TASK REQUIREMENTS |
1. Return the stretch of the SpotCrime article from "While SpotCrime gets" through "enhance its data.".
2. In the SpotCrime article, which site is paid by participating police departments to review their logs and upload the map stats?

EXTRACT PROVIDED |

"""

SpotCrime Tells You Just How Dangerous Your Neighborhood Is

Online maps are great for more than just plotting a trip or looking up addresses. The folks at Google make it relatively easy for programmers and even novice users to add all kinds of overlays to maps, detailing points of interest, favorite routes and even data points that show the locations of criminal acts.
This brings us to SpotCrime, a Web site that uses Google Maps to show where assaults, shootings, robberies, and other bad deeds have taken place. This is similar to a Brazilian Web site called WikiCrimes we wrote about last month. That site, however, lets users input their own information on alleged criminal acts. SpotCrime marks its map by taking information from police reports, so there's no user input. CrimeReports.com, which we wrote about in February, also maps criminal activity and actually gets paid by participating police departments to review their logs and upload the map stats.
Neither SpotCrime nor CrimeReports offers complete coverage of the United States -- just major cities. CrimeReports does have plans to continue expanding its roster of participating police departments.
While SpotCrime gets most of its information from police reports, it also monitors local news coverage of crime, so like the Brazilian site it goes beyond the official record to at least enhance its data.

"""

[Saved entries]
"""

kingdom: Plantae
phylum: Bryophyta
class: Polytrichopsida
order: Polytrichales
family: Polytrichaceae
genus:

"""

RESPONSE LIST |
1.
While SpotCrime gets most of its information from police reports, it also monitors local news coverage of crime, so like the Brazilian site it goes beyond the official record to at least enhance its data.

2. CrimeReports.com